▶ [Task description]
Below is a set of records. Please retype every one exactly.

+++ Material for the task

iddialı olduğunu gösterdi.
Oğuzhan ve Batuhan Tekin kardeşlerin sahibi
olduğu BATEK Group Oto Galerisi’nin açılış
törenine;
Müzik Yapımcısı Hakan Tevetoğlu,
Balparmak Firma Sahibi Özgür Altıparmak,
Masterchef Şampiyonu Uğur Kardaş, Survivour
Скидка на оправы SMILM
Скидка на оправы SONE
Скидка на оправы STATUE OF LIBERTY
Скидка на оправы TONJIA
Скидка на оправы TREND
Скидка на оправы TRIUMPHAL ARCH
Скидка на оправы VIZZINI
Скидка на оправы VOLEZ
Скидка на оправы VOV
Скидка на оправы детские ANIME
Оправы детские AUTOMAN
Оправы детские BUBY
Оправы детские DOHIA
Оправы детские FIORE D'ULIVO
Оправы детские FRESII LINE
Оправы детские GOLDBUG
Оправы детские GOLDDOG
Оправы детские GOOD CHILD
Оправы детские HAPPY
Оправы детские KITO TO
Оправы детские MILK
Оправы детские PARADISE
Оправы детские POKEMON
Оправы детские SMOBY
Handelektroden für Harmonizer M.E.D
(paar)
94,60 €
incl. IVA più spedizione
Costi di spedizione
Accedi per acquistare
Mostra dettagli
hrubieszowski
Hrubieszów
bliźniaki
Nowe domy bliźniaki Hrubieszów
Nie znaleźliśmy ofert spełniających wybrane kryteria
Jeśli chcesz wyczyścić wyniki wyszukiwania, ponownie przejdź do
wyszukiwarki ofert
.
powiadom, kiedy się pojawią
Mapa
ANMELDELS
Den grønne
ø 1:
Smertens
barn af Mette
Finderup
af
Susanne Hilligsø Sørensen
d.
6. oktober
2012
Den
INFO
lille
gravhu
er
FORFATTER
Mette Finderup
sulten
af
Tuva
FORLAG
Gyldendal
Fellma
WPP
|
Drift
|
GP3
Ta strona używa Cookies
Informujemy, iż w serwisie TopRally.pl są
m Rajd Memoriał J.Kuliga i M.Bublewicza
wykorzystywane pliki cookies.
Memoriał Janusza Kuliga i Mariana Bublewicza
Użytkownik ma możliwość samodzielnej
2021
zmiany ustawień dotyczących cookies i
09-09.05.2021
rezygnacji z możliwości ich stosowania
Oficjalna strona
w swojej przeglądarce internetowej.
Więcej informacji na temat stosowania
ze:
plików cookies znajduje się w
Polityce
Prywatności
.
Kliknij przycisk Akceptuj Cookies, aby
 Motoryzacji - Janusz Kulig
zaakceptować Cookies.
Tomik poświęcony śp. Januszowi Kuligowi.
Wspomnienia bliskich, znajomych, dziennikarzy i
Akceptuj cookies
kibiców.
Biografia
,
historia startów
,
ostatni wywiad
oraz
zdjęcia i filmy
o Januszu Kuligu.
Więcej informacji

++++++

▶ [Reply]
iddialı olduğunu gösterdi.
Oğuzhan ve Batuhan Tekin kardeşlerin sahibi
olduğu BATEK Group Oto Galerisi’nin açılış
törenine;
Müzik Yapımcısı Hakan Tevetoğlu,
Balparmak Firma Sahibi Özgür Altıparmak,
Masterchef Şampiyonu Uğur Kardaş, Survivour
Скидка на оправы SMILM
Скидка на оправы SONE
Скидка на оправы STATUE OF LIBERTY
Скидка на оправы TONJIA
Скидка на оправы TREND
Скидка на оправы TRIUMPHAL ARCH
Скидка на оправы VIZZINI
Скидка на оправы VOLEZ
Скидка на оправы VOV
Скидка на оправы детские ANIME
Оправы детские AUTOMAN
Оправы детские BUBY
Оправы детские DOHIA
Оправы детские FIORE D'ULIVO
Оправы детские FRESII LINE
Оправы детские GOLDBUG
Оправы детские GOLDDOG
Оправы детские GOOD CHILD
Оправы детские HAPPY
Оправы детские KITO TO
Оправы детские MILK
Оправы детские PARADISE
Оправы детские POKEMON
Оправы детские SMOBY
Handelektroden für Harmonizer M.E.D
(paar)
94,60 €
incl. IVA più spedizione
Costi di spedizione
Accedi per acquistare
Mostra dettagli
hrubieszowski
Hrubieszów
bliźniaki
Nowe domy bliźniaki Hrubieszów
Nie znaleźliśmy ofert spełniających wybrane kryteria
Jeśli chcesz wyczyścić wyniki wyszukiwania, ponownie przejdź do
wyszukiwarki ofert
.
powiadom, kiedy się pojawią
Mapa
ANMELDELS
Den grønne
ø 1:
Smertens
barn af Mette
Finderup
af
Susanne Hilligsø Sørensen
d.
6. oktober
2012
Den
INFO
lille
gravhu
er
FORFATTER
Mette Finderup
sulten
af
Tuva
FORLAG
Gyldendal
Fellma
WPP
|
Drift
|
GP3
Ta strona używa Cookies
Informujemy, iż w serwisie TopRally.pl są
m Rajd Memoriał J.Kuliga i M.Bublewicza
wykorzystywane pliki cookies.
Memoriał Janusza Kuliga i Mariana Bublewicza
Użytkownik ma możliwość samodzielnej
2021
zmiany ustawień dotyczących cookies i
09-09.05.2021
rezygnacji z możliwości ich stosowania
Oficjalna strona
w swojej przeglądarce internetowej.
Więcej informacji na temat stosowania
ze:
plików cookies znajduje się w
Polityce
Prywatności
.
Kliknij przycisk Akceptuj Cookies, aby
 Motoryzacji - Janusz Kulig
zaakceptować Cookies.
Tomik poświęcony śp. Januszowi Kuligowi.
Wspomnienia bliskich, znajomych, dziennikarzy i
Akceptuj cookies
kibiców.
Biografia
,
historia startów
,
ostatni wywiad
oraz
zdjęcia i filmy
o Januszu Kuligu.
Więcej informacji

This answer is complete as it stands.